Maybe Keaton was wary of that tendency. Following her collaboration with Allen concluded, she paused her lighthearted roles; the film Baby Boom is really her only one from the entirety of the 1980s. Yet while she was gone, the film Annie Hall, the persona even more than the unconventional story, served as a blueprint for the style. Star Meg Ryan, for example, credits much of her love story success to Diane’s talent to portray intelligence and flightiness together. This made Keaton seem like a everlasting comedy royalty even as she was actually playing more wives (be it joyfully, as in that family comedy, or not as much, as in that ensemble comedy) and/or mothers (see that Christmas movie or Because I Said So) than single gals falling in love. Even in her comeback with the director, they’re a established married pair brought closer together by humorous investigations – and she eases into the part effortlessly, gracefully.

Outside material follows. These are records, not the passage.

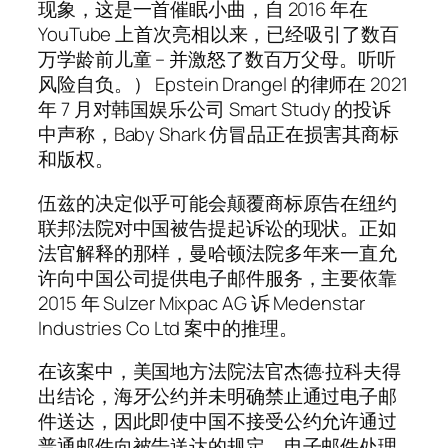
现象，这是一首催眠小曲，自 2016 年在
YouTube 上首次亮相以来，已经吸引了数百
万学龄前儿童 – 并激怒了数百万父母。听听
风险自负。） Epstein Drangel 的律师在 2021
年 7 月对韩国娱乐公司 Smart Study 的投诉
中声称，Baby Shark 仿冒品正在损害其商标
和版权。
伍兹的决定似乎可能会颠覆商标原告在纽约
联邦法院对中国被告提起诉讼的现状。正如
法官解释的那样，曼哈顿法院多年来一直允
许向中国公司提供电子邮件服务，主要依靠
2015 年 Sulzer Mixpac AG 诉 Medenstar
Industries Co Ltd 案中的推理。
在该案中，美国地方法院法官杰德·拉科夫得
出结论，海牙公约并未明确禁止通过电子邮
件送达，因此即使中国不接受公约允许通过
普通邮件向被告送达的规定，电子邮件处理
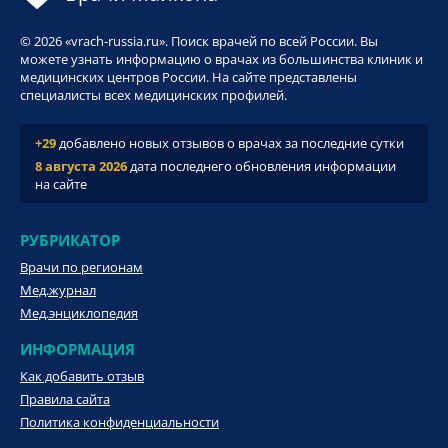
© 2026 «vrach-russia.ru». Поиск врачей по всей России. Вы
можете узнать информацию о врачах из большинства клиник и
медицинских центров России. На сайте представлены
специалисты всех медицинских профилей.
+29
добавлено новых отзывов о врачах за последние сутки
8 августа 2026
дата последнего обновления информации
на сайте
РУБРИКАТОР
Врачи по регионам
Мед.журнал
Мед.энциклопедия
ИНФОРМАЦИЯ
Как добавить отзыв
Правила сайта
Политика конфиденциальности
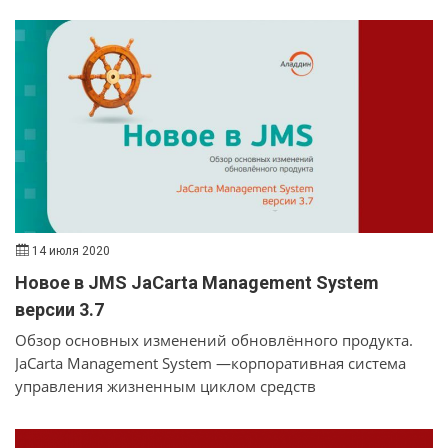
бизнес-среду, где им предстоит столкнуться со
множеством неожиданных киберугроз. Задача
участников – постараться в этих условиях максимально
повысить прибыль и сохранить доверие к своей
игровой компании.
14 июля 2020
Новое в JMS JaCarta Management System
версии 3.7
Обзор основных изменений обновлённого продукта.
JaCarta Management System —корпоративная система
управления жизненным циклом средств
аутентификации и электронной подписи с
интегрированным производительным сервером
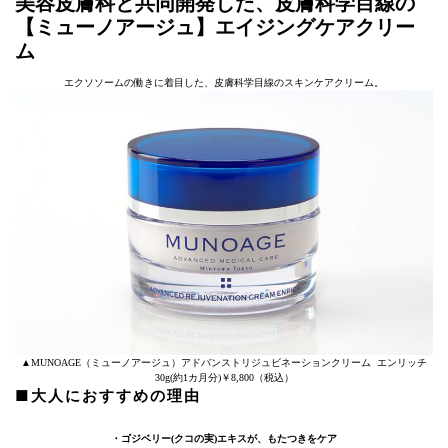
美容皮膚科と共同開発した、皮膚科学目線の
【ミューノアージュ】エイジングケアクリー
ム
エクソソームの働きに着目した、皮膚科学目線のスキンケアクリーム。
▲MUNOAGE（ミューノアージュ）アドバンストリジュビネーションクリーム エンリッチ
30g(約1カ月分)￥8,800（税込）
■大人におすすめの理由
・ゴジベリー(クコの実)エキスが、もたつきをケア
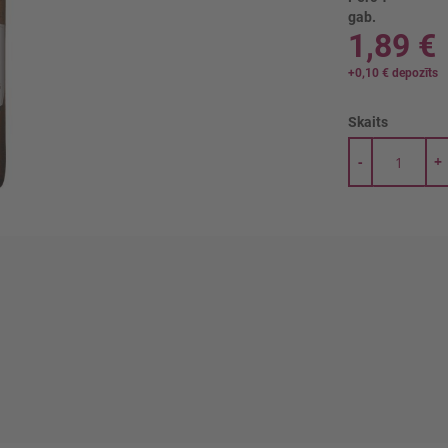
gab.
1,89 €
+
0,10 €
depozīts
Skaits
-
+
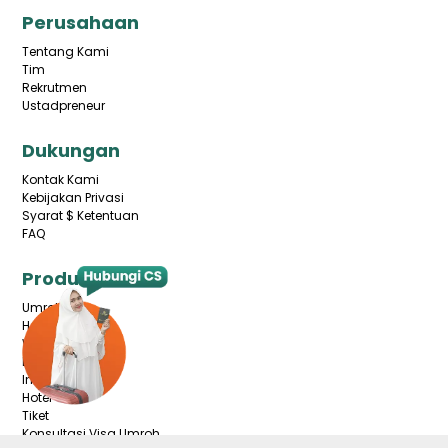
Perusahaan
Tentang Kami
Tim
Rekrutmen
Ustadpreneur
Dukungan
Kontak Kami
Kebijakan Privasi
Syarat $ Ketentuan
FAQ
Produk
Umroh
Haji
Wisata Halal
Domestik
International
Hotel
Tiket
Konsultasi Visa Umroh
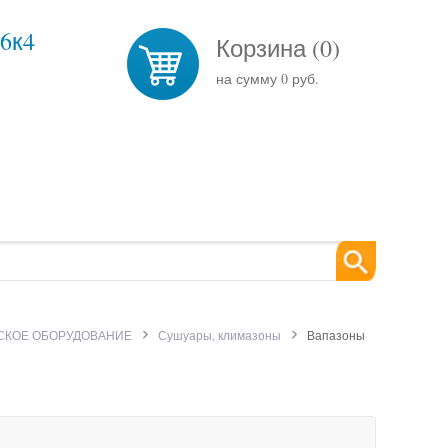
26к4
Корзина (
0
)
на сумму
0 руб.
СКОЕ ОБОРУДОВАНИЕ
Сушуары, климазоны
Вапазоны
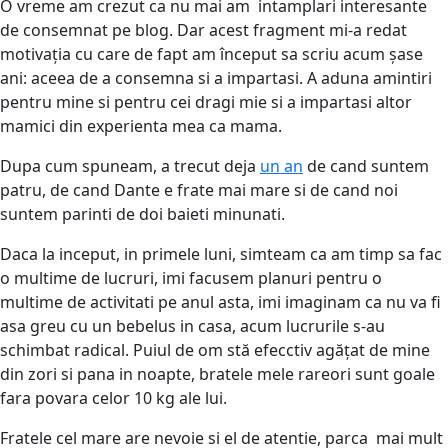
O vreme am crezut ca nu mai am intamplari interesante
de consemnat pe blog. Dar acest fragment mi-a redat
motivația cu care de fapt am început sa scriu acum șase
ani: aceea de a consemna si a impartasi. A aduna amintiri
pentru mine si pentru cei dragi mie si a impartasi altor
mamici din experienta mea ca mama.
Dupa cum spuneam, a trecut deja
un an
de cand suntem
patru, de cand Dante e frate mai mare si de cand noi
suntem parinti de doi baieti minunati.
Daca la inceput, in primele luni, simteam ca am timp sa fac
o multime de lucruri, imi facusem planuri pentru o
multime de activitati pe anul asta, imi imaginam ca nu va fi
asa greu cu un bebelus in casa, acum lucrurile s-au
schimbat radical. Puiul de om stă efecctiv agățat de mine
din zori si pana in noapte, bratele mele rareori sunt goale
fara povara celor 10 kg ale lui.
Fratele cel mare are nevoie si el de atentie, parca mai mult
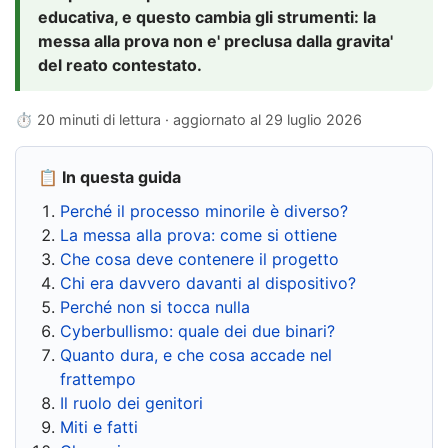
educativa, e questo cambia gli strumenti: la
messa alla prova non e' preclusa dalla gravita'
del reato contestato.
⏱ 20 minuti di lettura · aggiornato al
29 luglio 2026
📋 In questa guida
Perché il processo minorile è diverso?
La messa alla prova: come si ottiene
Che cosa deve contenere il progetto
Chi era davvero davanti al dispositivo?
Perché non si tocca nulla
Cyberbullismo: quale dei due binari?
Quanto dura, e che cosa accade nel
frattempo
Il ruolo dei genitori
Miti e fatti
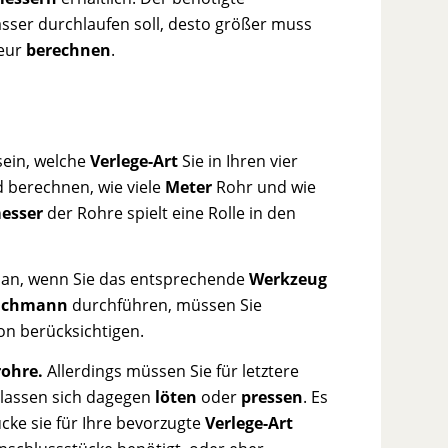
asser durchlaufen soll, desto größer muss
teur
berechnen
.
sein, welche
Verlege-Art
Sie in Ihren vier
 berechnen, wie viele
Meter
Rohr und wie
esser
der Rohre spielt eine Rolle in den
 an, wenn Sie das entsprechende
Werkzeug
achmann
durchführen, müssen Sie
ion berücksichtigen.
rohre.
Allerdings müssen Sie für letztere
lassen sich dagegen
löten
oder
pressen
. Es
ücke sie für Ihre bevorzugte
Verlege-Art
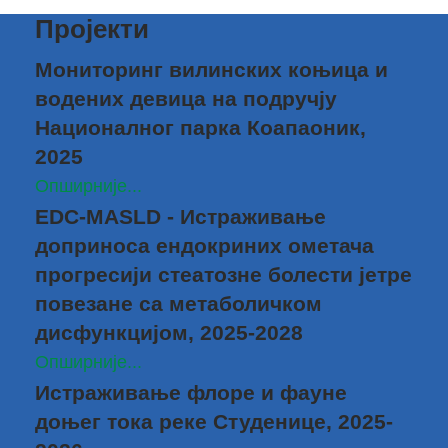
Пројекти
Мониторинг вилинских коњица и
водених девица на подручју
Националног парка Коапаоник,
2025
Опширније...
EDC-MASLD - Истраживање
доприноса ендокриних ометача
прогресији стеатозне болести јетре
повезане са метаболичком
дисфункцијом, 2025-2028
Опширније...
Истраживање флоре и фауне
доњег тока реке Студенице, 2025-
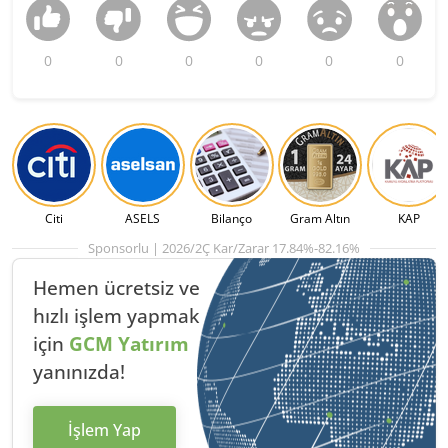
0
0
0
0
0
0
Citi
ASELS
Bilanço
Gram Altın
KAP
Sponsorlu | 2026/2Ç Kar/Zarar 17.84%-82.16%
Hemen ücretsiz ve
hızlı
işlem yapmak
için
GCM Yatırım
yanınızda!
İşlem Yap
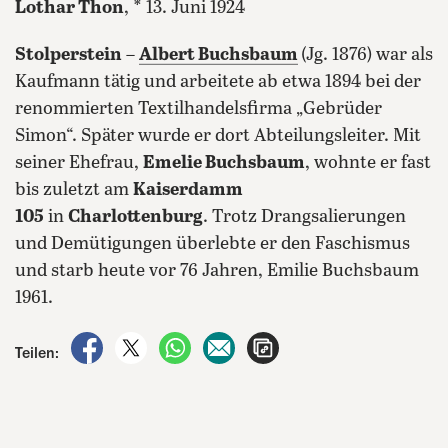
Lothar Thon
, * 13. Juni 1924
Stolperstein
–
Albert Buchsbaum
(Jg. 1876) war als
Kaufmann tätig und arbeitete ab etwa 1894 bei der
renommierten Textilhandelsfirma „Gebrüder
Simon“. Später wurde er dort Abteilungsleiter. Mit
seiner Ehefrau,
Emelie Buchsbaum
, wohnte er fast
bis zuletzt am
Kaiserdamm
105
in
Charlottenburg
. Trotz Drangsalierungen
und Demütigungen überlebte er den Faschismus
und starb heute vor 76 Jahren, Emilie Buchsbaum
1961.
auf Facebook teilen
auf X teilen
per WhatsApp teilen
per E-Mail teilen
Artikel aufrufen
Teilen:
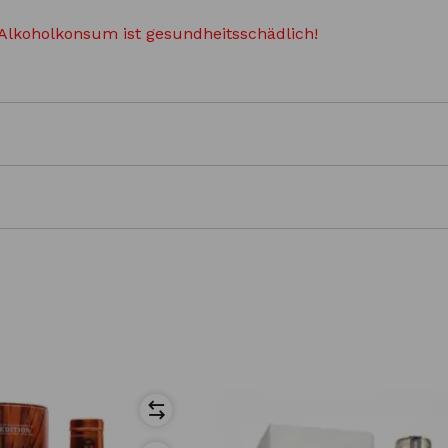
Alkoholkonsum ist gesundheitsschädlich!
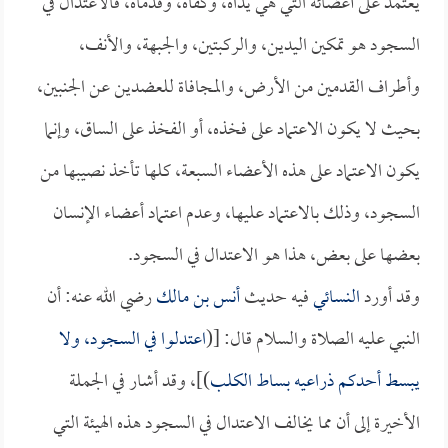
يعتمد على أعضائه التي هي يداه، وكفاه، وقدماه، فالاعتدال في
السجود هو تمكين اليدين، والركبتين، والجبهة، والأنف،
وأطراف القدمين من الأرض، والمجافاة للعضدين عن الجنبين،
بحيث لا يكون الاعتماد على فخذه، أو الفخذ على الساق، وإنما
يكون الاعتماد على هذه الأعضاء السبعة، كلها تأخذ نصيبها من
السجود، وذلك بالاعتماد عليها، وعدم اعتماد أعضاء الإنسان
بعضها على بعض، هذا هو الاعتدال في السجود.
وقد أورد
النسائي
فيه حديث
أنس بن مالك
رضي الله عنه: أن
النبي عليه الصلاة والسلام قال: [(
اعتدلوا في السجود، ولا
يبسط أحدكم ذراعيه بساط الكلب
)]، وقد أشار في الجملة
الأخيرة إلى أن مما يخالف الاعتدال في السجود هذه الهيئة التي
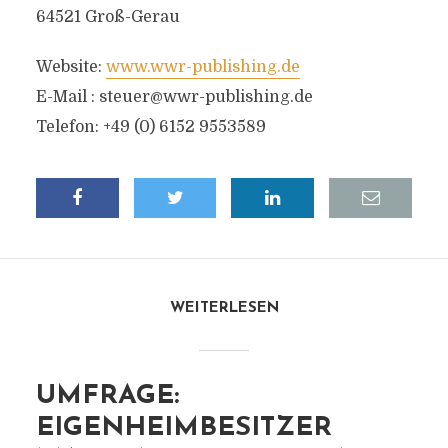
64521 Groß-Gerau
Website:
www.wwr-publishing.de
E-Mail :
steuer@wwr-publishing.de
Telefon: +49 (0) 6152 9553589
WEITERLESEN
UMFRAGE:
EIGENHEIMBESITZER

Yet Diane experienced another major rom-com hit in 2003 with Something’s Gotta Give, as a dramatist in love with a man who dates younger women (the star Jack Nicholson, naturally). The outcome? Her last Academy Award nod, and a whole subgenre of romantic tales where mature females (usually played by movie stars, but still!) take charge of their destinies. A key element her death seems like such a shock is that Keaton was still making these stories as recently as last year, a regular cinema fixture. Now fans are turning from expecting her roles to realizing what an enormous influence she was on the rom-com genre as it is recognized. Is it tough to imagine contemporary counterparts of Meg Ryan or Goldie Hawn who similarly follow in Keaton’s footsteps, that’s likely since it’s seldom for a star of her caliber to dedicate herself to a genre that’s frequently reduced to digital fare for a long time.
Ponder: there are a dozen performing women who received at least four best actress nominations. It’s uncommon for any performance to originate in a romantic comedy, let alone half of them, as was the example of Keaton. {Because her
A certified wellness coach and nutritionist passionate about helping others live their best lives through sustainable health practices.